● **Records supplied**:

....................

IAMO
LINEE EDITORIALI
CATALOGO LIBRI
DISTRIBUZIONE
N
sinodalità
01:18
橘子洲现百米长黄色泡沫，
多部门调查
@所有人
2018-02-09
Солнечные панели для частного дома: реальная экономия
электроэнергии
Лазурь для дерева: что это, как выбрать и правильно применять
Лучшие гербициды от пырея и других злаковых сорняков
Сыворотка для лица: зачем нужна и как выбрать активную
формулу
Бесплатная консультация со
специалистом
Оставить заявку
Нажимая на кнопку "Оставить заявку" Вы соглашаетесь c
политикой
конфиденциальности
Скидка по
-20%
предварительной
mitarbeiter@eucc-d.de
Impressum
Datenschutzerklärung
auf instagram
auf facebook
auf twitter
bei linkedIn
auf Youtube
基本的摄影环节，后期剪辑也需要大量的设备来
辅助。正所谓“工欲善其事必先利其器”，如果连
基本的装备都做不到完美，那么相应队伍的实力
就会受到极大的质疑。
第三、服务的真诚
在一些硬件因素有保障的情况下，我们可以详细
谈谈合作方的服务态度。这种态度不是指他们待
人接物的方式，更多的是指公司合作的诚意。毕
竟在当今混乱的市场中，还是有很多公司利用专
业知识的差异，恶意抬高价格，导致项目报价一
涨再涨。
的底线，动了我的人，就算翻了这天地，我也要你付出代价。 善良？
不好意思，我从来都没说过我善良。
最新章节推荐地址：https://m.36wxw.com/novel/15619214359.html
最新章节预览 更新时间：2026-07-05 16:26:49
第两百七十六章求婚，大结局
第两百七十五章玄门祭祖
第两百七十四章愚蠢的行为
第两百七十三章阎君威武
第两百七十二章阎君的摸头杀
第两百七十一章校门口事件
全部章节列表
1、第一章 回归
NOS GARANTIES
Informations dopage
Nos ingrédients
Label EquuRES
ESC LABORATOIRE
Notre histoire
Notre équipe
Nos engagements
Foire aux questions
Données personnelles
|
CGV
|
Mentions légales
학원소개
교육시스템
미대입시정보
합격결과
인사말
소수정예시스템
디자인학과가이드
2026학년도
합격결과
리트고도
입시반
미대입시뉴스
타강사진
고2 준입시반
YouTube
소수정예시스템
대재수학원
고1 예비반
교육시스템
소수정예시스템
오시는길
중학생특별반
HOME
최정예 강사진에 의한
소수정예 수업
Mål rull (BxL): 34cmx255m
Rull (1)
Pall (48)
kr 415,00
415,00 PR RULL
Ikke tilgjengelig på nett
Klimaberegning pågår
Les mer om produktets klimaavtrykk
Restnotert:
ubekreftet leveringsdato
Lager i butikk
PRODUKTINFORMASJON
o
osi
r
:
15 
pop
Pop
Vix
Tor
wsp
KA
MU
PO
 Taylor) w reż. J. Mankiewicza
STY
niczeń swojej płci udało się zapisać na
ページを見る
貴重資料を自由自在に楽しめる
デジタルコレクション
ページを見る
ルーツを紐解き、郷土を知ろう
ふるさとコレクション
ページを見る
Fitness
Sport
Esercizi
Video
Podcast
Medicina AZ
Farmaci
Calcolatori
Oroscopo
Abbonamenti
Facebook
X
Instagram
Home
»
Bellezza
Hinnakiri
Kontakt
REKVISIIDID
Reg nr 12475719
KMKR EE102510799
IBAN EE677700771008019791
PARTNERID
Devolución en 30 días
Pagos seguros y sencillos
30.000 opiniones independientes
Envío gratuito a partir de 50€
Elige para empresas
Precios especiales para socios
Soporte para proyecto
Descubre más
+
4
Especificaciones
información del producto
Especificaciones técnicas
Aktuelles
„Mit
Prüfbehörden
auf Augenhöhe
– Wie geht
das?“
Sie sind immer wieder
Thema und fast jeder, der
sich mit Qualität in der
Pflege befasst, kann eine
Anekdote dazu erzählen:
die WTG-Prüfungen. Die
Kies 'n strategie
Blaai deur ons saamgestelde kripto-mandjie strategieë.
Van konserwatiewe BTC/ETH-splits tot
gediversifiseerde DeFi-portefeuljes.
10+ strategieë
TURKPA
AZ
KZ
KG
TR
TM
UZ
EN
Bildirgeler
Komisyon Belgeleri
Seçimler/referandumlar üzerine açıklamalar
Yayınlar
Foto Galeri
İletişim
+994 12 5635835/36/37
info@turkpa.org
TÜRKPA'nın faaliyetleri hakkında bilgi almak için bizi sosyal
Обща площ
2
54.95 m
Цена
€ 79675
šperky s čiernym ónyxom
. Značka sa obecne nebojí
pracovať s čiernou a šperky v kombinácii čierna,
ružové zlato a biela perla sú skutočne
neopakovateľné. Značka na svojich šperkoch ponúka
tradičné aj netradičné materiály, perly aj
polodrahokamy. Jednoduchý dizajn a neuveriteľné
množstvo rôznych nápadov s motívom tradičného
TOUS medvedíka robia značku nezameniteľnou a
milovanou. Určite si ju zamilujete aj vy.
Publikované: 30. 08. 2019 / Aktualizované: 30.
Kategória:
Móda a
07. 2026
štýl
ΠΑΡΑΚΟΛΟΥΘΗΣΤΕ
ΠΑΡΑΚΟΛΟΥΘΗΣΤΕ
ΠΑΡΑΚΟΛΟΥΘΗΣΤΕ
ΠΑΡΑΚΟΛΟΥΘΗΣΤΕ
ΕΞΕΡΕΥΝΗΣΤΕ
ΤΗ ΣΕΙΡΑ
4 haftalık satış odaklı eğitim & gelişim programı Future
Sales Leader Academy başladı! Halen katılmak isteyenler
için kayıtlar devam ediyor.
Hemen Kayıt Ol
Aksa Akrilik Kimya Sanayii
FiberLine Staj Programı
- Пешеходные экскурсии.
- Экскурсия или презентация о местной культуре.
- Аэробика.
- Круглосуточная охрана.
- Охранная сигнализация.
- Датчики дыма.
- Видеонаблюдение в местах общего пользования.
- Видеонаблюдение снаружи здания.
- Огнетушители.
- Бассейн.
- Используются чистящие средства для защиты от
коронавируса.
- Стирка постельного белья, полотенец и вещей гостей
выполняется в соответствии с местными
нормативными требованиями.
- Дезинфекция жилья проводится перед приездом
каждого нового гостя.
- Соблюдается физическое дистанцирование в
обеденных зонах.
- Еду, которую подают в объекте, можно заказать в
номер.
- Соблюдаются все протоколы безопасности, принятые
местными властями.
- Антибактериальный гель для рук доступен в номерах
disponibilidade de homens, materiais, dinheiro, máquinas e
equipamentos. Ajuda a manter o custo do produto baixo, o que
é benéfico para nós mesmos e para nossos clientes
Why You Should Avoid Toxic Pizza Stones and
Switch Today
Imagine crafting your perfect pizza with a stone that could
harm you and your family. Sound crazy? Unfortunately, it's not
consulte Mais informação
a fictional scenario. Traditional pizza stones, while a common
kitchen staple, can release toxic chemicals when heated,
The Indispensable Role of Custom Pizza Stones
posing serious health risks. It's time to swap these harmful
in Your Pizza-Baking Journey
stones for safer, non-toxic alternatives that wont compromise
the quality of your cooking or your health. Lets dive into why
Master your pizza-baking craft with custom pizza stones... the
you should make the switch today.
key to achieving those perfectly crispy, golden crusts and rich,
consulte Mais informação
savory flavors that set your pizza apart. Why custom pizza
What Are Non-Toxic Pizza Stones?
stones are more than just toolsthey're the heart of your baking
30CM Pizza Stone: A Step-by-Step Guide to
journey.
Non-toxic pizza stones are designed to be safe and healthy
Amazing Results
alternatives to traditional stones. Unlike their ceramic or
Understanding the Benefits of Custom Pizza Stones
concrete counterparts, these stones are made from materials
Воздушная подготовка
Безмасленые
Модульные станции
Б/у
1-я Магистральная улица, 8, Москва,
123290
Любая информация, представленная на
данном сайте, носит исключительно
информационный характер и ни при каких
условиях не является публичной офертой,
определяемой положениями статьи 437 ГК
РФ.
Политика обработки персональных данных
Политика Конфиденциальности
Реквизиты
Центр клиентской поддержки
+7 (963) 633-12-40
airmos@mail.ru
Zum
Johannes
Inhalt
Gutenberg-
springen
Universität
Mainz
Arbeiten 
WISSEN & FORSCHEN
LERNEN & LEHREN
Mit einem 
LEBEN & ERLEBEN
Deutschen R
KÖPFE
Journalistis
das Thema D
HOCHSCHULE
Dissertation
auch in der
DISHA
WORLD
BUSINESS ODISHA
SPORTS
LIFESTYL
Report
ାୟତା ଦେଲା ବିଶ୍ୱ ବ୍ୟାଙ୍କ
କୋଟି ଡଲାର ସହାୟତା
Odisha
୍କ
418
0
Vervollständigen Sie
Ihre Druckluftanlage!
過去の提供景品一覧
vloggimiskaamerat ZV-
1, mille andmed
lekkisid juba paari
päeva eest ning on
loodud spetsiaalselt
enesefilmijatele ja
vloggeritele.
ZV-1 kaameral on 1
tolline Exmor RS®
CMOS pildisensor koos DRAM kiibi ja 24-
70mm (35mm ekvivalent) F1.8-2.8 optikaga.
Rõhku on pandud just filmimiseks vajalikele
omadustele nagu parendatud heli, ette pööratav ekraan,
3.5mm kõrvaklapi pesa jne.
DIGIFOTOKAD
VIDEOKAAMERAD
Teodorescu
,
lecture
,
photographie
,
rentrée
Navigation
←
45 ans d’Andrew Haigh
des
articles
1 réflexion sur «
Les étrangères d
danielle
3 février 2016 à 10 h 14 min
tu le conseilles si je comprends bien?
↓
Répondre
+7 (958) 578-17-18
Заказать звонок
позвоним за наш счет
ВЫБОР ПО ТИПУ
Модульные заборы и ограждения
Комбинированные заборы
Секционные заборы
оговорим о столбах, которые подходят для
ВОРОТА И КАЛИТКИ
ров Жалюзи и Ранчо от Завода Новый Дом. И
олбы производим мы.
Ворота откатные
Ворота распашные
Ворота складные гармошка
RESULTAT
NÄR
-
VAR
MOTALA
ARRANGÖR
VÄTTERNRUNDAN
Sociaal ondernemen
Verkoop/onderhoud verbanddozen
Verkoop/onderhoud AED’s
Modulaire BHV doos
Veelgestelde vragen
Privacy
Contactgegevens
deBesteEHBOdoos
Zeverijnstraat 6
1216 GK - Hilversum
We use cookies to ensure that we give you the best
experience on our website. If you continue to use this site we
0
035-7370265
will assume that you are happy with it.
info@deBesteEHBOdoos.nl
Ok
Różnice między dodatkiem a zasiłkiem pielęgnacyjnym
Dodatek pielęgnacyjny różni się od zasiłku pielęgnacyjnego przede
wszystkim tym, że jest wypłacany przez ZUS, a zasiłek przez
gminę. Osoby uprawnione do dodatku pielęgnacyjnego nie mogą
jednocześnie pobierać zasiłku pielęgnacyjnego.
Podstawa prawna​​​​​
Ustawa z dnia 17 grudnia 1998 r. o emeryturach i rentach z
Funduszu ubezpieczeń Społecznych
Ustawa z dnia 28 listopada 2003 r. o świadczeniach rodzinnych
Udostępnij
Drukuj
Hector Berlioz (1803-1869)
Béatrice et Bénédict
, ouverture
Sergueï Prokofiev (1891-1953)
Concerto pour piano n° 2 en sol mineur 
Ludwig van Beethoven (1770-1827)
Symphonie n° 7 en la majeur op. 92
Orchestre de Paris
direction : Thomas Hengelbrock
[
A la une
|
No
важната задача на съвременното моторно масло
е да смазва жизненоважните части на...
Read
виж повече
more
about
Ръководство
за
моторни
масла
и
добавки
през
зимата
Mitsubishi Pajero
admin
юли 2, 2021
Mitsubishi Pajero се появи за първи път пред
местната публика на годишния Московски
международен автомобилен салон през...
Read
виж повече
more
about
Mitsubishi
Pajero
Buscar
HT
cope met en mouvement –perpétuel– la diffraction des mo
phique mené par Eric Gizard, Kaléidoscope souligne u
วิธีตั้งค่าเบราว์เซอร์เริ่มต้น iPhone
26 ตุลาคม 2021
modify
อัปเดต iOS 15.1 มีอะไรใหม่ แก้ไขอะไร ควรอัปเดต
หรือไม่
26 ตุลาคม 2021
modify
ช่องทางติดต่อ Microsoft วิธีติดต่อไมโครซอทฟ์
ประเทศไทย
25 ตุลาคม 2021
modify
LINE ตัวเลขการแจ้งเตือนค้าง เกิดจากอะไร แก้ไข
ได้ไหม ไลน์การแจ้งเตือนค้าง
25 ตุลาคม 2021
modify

....................

Reproduce the listing word for word, from its first line up to and including the line that contains "Сыворотка для лица: зачем".

IAMO
LINEE EDITORIALI
CATALOGO LIBRI
DISTRIBUZIONE
N
sinodalità
01:18
橘子洲现百米长黄色泡沫，
多部门调查
@所有人
2018-02-09
Солнечные панели для частного дома: реальная экономия
электроэнергии
Лазурь для дерева: что это, как выбрать и правильно применять
Лучшие гербициды от пырея и других злаковых сорняков
Сыворотка для лица: зачем нужна и как выбрать активную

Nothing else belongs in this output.